IX

Jamais, depuis ce jour funeste où les Espagnols surprirent la ville sous le règne du feu roi, on n’avait vu pareil tumulte dans Amiens. Seuls les vieux habitants se rappelaient cette date sinistre du 11 mars 1597. Les jeunes gens qui, en tout autres temps, traitaient leurs propos de radotages, écoutaient maintenant : on allait connaître, après plus de trente ans de paix, les malheurs oubliés de la guerre.

Du haut des remparts, les bourgeois anxieux regardaient si l’ennemi n’approchait pas. Certains, pour se flatter, exagéraient la longueur de leur vue. Ils prétendaient distinguer la flamme des incendies montant du côté de Saint-Acheul.

En tous cas la nouvelle était certaine. L’Espagnol était dans Corbie, à quatre petites lieues d’Amiens. Cette place s’était rendue sans que le gouverneur eût tiré un seul coup de canon, et sa garnison était attendue dans Amiens.

De cette garnison la venue était un des sujets de ces conversations où l’on n’épargnait ni le Cardinal ni les financiers. L’obligation de loger les troupes mécontentait les bourgeois, peu disposés en tous temps, mais aujourd’hui moins qu’hier, à supporter l’insolence du soldat. Et puis l’on redoutait de nouveaux impôts. Sous prétexte de défendre la province, on assiérait des taxes exceptionnelles qui demeureraient alors que l’ennemi s’en serait allé depuis longtemps.

La plupart de ces bourgeois, qui se seraient fait tuer sans hésitation pour garder les murs, qui en seraient même sortis pour le service du roi, calculaient à part soi les bénéfices possibles, les avantages à tirer des malheurs du temps. Les uns songeaient à vendre leurs marchandises au-dessus du cours, les autres à faire un coup sur les blés, le salpêtre, le plomb. Tous s’occupaient d’intriguer en sous-main pour qu’on envoyât les gens de guerre se loger chez le voisin.

Cependant, sous les portes, c’était un défilé ininterrompu de charrettes. Les fugitifs arrivaient en flots pressés. Leur foule inondait les rues, les places, fourmillait sous les halles, envahissait les portiques des églises. L’évêque, les échevins, tout le corps de ville, multipliaient les secours.

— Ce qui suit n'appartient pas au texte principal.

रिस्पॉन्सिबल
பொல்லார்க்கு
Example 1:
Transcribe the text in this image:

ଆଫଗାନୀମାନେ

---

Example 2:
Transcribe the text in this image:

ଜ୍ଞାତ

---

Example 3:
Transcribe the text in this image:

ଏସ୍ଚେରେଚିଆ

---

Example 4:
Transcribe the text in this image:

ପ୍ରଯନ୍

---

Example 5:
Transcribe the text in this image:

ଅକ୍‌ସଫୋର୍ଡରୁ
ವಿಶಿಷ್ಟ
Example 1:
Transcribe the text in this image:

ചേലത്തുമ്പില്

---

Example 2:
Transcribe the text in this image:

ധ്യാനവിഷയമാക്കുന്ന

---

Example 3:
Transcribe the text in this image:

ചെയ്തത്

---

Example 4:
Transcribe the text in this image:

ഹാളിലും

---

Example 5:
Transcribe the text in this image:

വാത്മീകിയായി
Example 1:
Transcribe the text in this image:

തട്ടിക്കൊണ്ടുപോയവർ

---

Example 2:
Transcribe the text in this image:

Mais on prévoyait l’heure où l’on ne saurait plus où abriter ces malheureux. Et pourtant comment leur refuser l’hospitalité quand ils n’avaient plus ni feu ni lieu ?

Les religieux, qui promenaient en chantant des litanies la châsse de saint Firmin, durent arrêter leur procession dans la rue de l’Hôpital. Tout un peuple y campait en plein vent, nuit et jour, autour des chariots dételés. Les bêtes broutaient parmi les bottes d’herbes éparpillées sur la voie. Pas un anneau des murs qui ne retînt une douzaine d’ânes ou de chevaux à l’attache. Sous les porches, dans les cours, on ne voyait que vaches et veaux ; et les volailles, échappées des paniers, perchaient sur les balcons et les appuis des fenêtres.

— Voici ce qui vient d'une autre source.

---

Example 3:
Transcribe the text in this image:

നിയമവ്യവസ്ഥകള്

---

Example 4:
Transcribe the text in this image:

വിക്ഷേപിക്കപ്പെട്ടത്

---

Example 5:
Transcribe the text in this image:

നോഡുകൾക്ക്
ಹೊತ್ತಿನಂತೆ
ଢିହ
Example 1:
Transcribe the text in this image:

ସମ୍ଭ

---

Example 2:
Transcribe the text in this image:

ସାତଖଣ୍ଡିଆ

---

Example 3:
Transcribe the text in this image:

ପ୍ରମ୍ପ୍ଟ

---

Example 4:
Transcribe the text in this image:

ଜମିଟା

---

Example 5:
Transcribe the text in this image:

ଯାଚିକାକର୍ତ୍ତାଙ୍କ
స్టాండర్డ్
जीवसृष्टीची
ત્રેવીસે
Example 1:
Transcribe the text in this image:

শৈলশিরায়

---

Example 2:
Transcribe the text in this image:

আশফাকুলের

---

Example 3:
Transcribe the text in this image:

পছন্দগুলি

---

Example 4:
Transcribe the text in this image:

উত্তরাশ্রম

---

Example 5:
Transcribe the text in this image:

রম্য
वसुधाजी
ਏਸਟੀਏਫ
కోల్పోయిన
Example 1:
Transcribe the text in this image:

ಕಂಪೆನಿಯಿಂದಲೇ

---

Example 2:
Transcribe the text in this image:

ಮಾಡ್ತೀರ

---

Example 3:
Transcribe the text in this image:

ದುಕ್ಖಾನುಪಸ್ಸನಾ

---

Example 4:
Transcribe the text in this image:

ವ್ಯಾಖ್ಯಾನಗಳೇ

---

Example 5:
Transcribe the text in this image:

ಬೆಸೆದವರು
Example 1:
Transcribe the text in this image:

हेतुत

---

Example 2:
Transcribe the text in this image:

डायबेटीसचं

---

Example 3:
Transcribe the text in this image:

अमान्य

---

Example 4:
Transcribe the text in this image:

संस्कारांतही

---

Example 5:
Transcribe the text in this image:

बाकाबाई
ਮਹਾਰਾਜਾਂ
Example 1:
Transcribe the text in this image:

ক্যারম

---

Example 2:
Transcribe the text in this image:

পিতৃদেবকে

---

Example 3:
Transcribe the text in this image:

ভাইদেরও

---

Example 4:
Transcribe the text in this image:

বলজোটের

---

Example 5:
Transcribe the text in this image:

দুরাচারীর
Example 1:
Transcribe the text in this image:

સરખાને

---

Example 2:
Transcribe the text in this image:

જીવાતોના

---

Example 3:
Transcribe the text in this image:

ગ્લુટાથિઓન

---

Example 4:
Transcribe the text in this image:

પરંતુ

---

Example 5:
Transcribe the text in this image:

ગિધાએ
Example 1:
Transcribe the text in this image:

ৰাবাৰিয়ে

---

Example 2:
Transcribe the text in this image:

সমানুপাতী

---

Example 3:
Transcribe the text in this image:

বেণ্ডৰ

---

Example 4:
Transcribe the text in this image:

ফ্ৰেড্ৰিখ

Devant l’hôtel de Nérissins, entre deux charrettes de vivandiers aux brancards dressés et croisés, un mauvais matelas gisait à même le pavé. Sur cette couche reposait une malade, dans des vêtements en loques, et dont la tête n’avait même plus de bonnet. La figure, émaciée, livide, était encore plus pâle que les linges ensanglantés qui ceignaient le front. Et l’on ne pouvait dire si la créature étendue sur cet appareil de misère appartenait à la mort ou comptait encore parmi les vivants.

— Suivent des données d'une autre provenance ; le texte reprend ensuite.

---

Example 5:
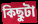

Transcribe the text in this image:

কিছুটা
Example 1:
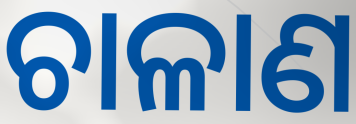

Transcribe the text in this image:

ଚାଳାଣ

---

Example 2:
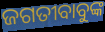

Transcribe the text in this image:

ଜଗତୀବାବୁଙ୍କ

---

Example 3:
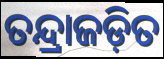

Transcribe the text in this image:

ତନ୍ଦ୍ରାଜଡ଼ିତ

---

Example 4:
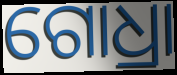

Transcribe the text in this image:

ଗୋଧ୍ରା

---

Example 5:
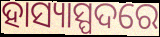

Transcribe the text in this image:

ହାସ୍ୟାସ୍ପଦରେ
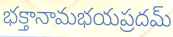
భక్తానామభయప్రదమ్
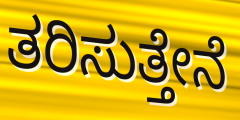
ತರಿಸುತ್ತೇನೆ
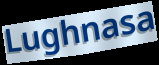
Lughnasa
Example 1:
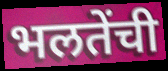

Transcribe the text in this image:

भलतेंची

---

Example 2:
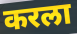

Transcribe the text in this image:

करला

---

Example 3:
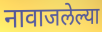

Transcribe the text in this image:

नावाजलेल्या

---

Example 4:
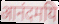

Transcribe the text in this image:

आनंदमयि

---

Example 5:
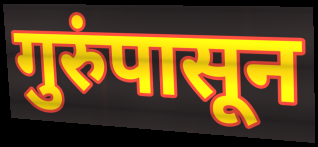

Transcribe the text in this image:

गुरुंपासून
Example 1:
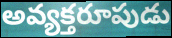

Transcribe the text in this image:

అవ్యక్తరూపుడు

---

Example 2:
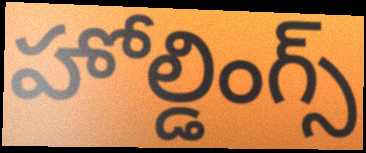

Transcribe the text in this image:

హోల్డింగ్స్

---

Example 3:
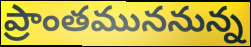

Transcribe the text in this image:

ప్రాంతముననున్న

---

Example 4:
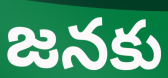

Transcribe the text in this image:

జనకు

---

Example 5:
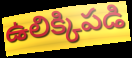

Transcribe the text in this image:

ఉలిక్కిపడి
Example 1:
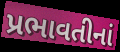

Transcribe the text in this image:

પ્રભાવતીનાં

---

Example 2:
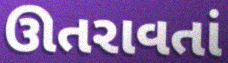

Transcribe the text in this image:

ઊતરાવતાં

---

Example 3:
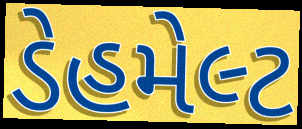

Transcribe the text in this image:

ડેહમેલ્ટ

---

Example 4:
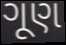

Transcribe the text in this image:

ગૂણ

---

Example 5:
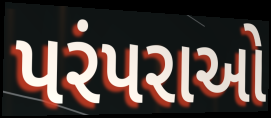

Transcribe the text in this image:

પરંપરાઓ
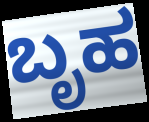
ಬೃಹ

Grâce aux efforts de deux laquais vêtus de gris qui la précédaient, une dame réussit à fendre la foule qui se pressait autour d’une marmite voisine du matelas. Les sévères habits de veuve et les guimpes monastiques de la nouvelle venue ennoblissaient encore sa figure sérieuse et discrète. La dame interrogea une pauvresse qui tamponnait avec un chiffon humide les tempes de la blessée.